I agree with that. But the limit should be 120 or 160, not 80 (and my formatter should allow me to set a wider limit like that without making all my lines extra-wide - I want to be able to put things on one line where appropriate and not where it's not).

> I definitely buy the tiny amount of "noise" it brings

Tiny? It makes a lot of my code 3-5x as long. And often breaks things in weird places. This is IMO not a small reduction in readability.



Do you work with a large team? There is no correct answer for formatting for a team, there is only correct answer for individual person. The line limit 80/120/160 will work for certain people with their setup, but not others. Stuff like using a ultrawide screen with two columns, or code on laptop screen with single column, or code with half screen code editor and half screen browser, etc, there are endless mutation, all of them can benefit from different settings. It is essentially not possible to find the best option for everyone on the team. You may think 120 is the best, but there is no way to prove it. It just worked for you because of your coding setup and preference.


I don't care what the limit is unless it's consistently applied.

My least favorite though no limit + soft wrapping, the philosophy being the code adapts to the user, but in actuality means the file looks completely different based on your monitor and setup removing visual aid to code navigation and familiarity.


I work on a ruby/ts/js codebase and seem to recall different file extensions having different line lengths.
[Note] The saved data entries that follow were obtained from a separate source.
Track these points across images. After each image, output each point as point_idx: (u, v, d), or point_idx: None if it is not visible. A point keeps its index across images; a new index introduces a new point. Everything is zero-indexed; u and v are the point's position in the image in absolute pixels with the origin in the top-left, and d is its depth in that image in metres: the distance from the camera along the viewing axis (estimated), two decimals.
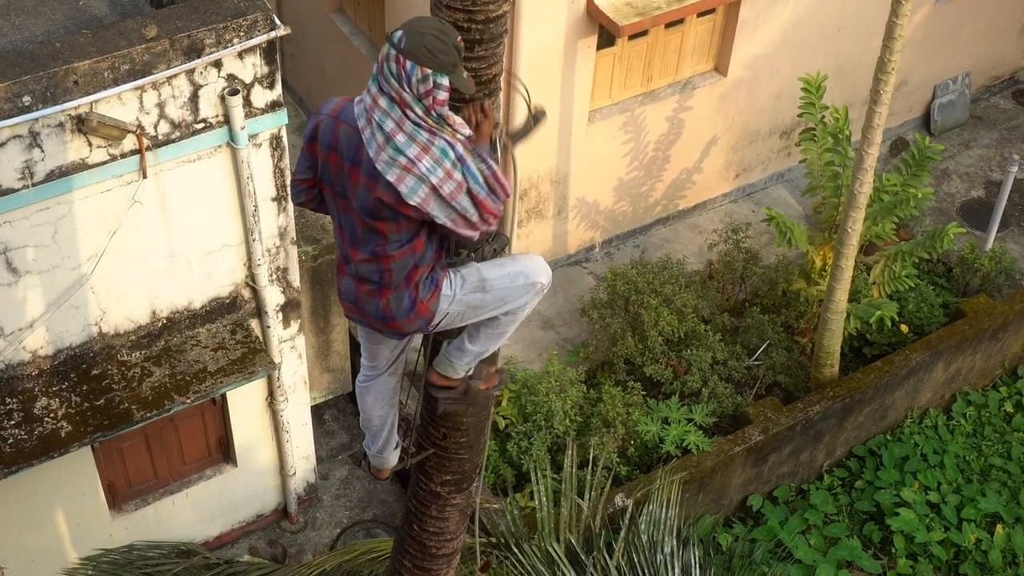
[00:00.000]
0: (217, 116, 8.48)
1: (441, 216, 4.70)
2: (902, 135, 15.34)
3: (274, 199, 9.22)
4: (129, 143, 8.21)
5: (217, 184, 8.83)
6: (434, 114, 4.57)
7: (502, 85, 5.05)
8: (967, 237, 13.76)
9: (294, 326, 10.10)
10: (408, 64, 4.49)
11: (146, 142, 8.24)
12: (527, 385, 11.17)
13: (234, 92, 8.37)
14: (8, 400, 8.81)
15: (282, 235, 9.48)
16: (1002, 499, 11.97)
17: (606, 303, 12.01)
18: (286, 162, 9.10)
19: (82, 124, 7.87)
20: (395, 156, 4.59)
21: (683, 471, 10.66)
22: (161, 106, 8.18)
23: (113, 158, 8.20)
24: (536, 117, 5.26)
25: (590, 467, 9.87)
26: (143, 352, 9.27)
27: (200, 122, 8.43)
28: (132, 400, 8.97)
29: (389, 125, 4.60)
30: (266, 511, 11.33)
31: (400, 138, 4.59)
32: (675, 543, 9.48)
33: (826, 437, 11.89)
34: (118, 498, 10.31)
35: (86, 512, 10.02)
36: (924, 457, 12.27)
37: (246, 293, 9.58)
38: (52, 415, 8.80)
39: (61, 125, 7.84)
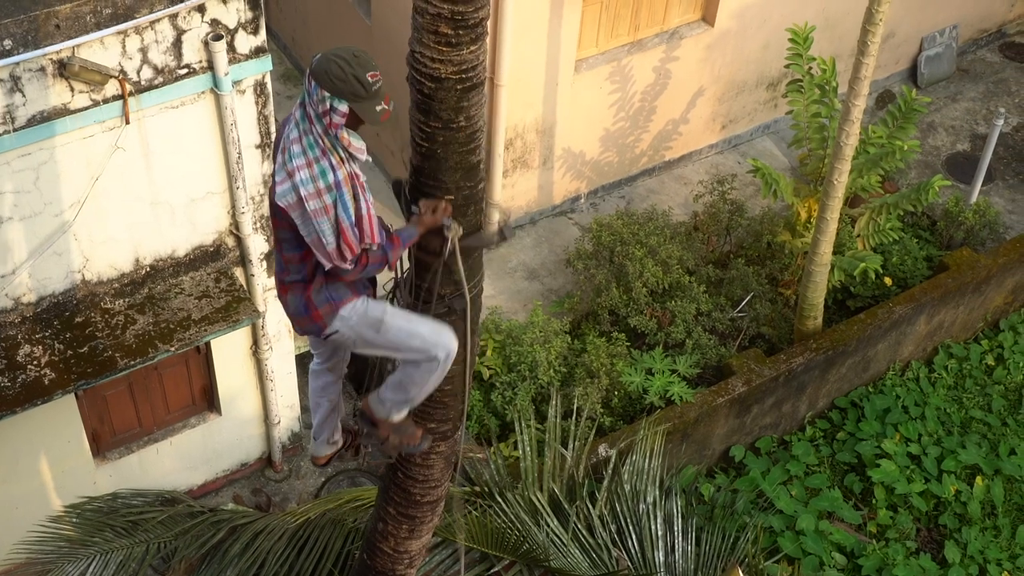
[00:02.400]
0: (200, 62, 8.40)
1: (302, 230, 4.97)
2: (888, 87, 15.31)
3: (258, 146, 9.16)
4: (112, 88, 8.14)
5: (201, 131, 8.77)
6: (331, 134, 4.87)
7: (488, 30, 5.00)
8: (952, 190, 13.78)
9: None
10: (312, 84, 4.83)
11: (129, 87, 8.17)
12: (511, 335, 11.19)
13: (218, 37, 8.30)
14: None
15: (266, 183, 9.43)
16: (982, 451, 12.07)
17: (591, 254, 12.01)
18: (270, 109, 9.03)
19: (64, 69, 7.79)
20: (286, 162, 4.92)
21: (666, 422, 10.71)
22: (144, 51, 8.10)
23: (95, 103, 8.13)
24: (503, 233, 5.49)
25: (574, 417, 9.91)
26: (127, 300, 9.23)
27: (183, 68, 8.36)
28: (116, 348, 8.95)
29: (294, 134, 4.92)
30: (250, 460, 11.35)
31: (295, 148, 4.90)
32: (658, 493, 9.54)
33: (808, 389, 11.95)
34: (102, 446, 10.31)
35: (70, 460, 10.02)
36: (905, 409, 12.35)
37: (230, 241, 9.55)
38: (35, 362, 8.77)
39: (42, 69, 7.76)
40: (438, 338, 5.32)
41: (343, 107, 4.82)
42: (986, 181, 13.96)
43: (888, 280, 12.42)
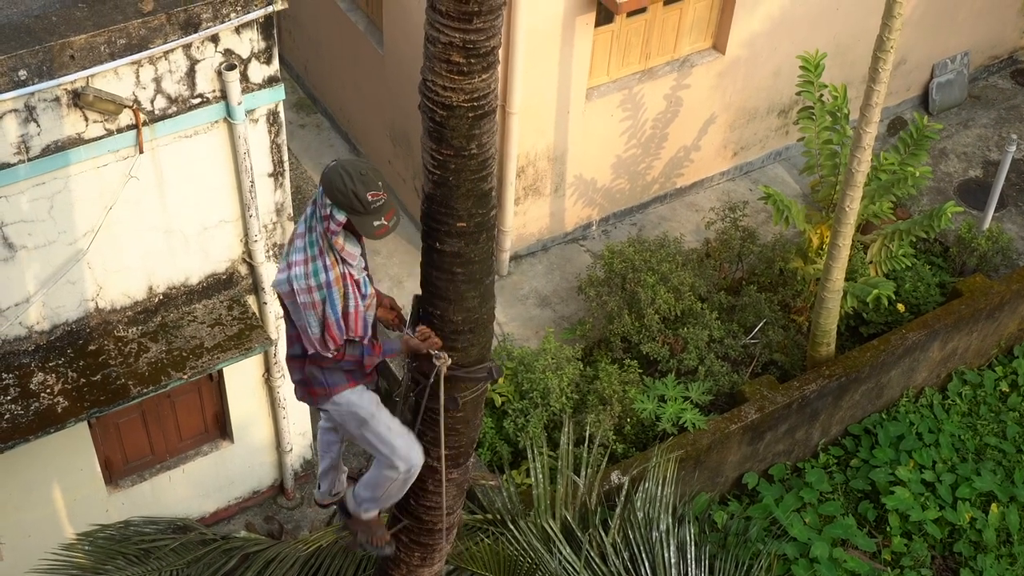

Something like that is annoying but at least it's more consistent within the file extension


Like I mentioned to the sibling parent, 100 is an OK middle ground. 120, or more, is too long already, and 160 is waaaay beyond what I'd consider acceptable. No way you can fit 2 side-by-side editor panes with those line lengths, unless you use a tiny sized font.

I get it, 160 looks OK and fits into a 4K display without any other windows open. I believe working with dual panes is more productive, so I'll always stand behind shorter line lengths that allow for it.

Even Rust, a modern language that is usually said to collect the best learnings from the industry, thankfully chose a conservative and sensible 100 chars limit by default.


I wasn't aware Rust chose a 100 line default. I'll definitely be using this to argue on my teams for why we should stretch the line length limit past 80. Thank you Rust for moving the industry forward


I guess Rust made the same reasoning than Python. For this kind of things, the PEP documents tend to be well based on experience and be a good guideline which even applies for other languages. Check the PEP 8 that I linked in my comment: although they recommend a very conservative limit of 80 (79 actually) it says that if it makes sense, 100 (99) can be used too. And that's from 2001.


> It makes a lot of my code 3-5x as long.

Do you mean entire files are made 3-5x as long or just individual lines every now and then?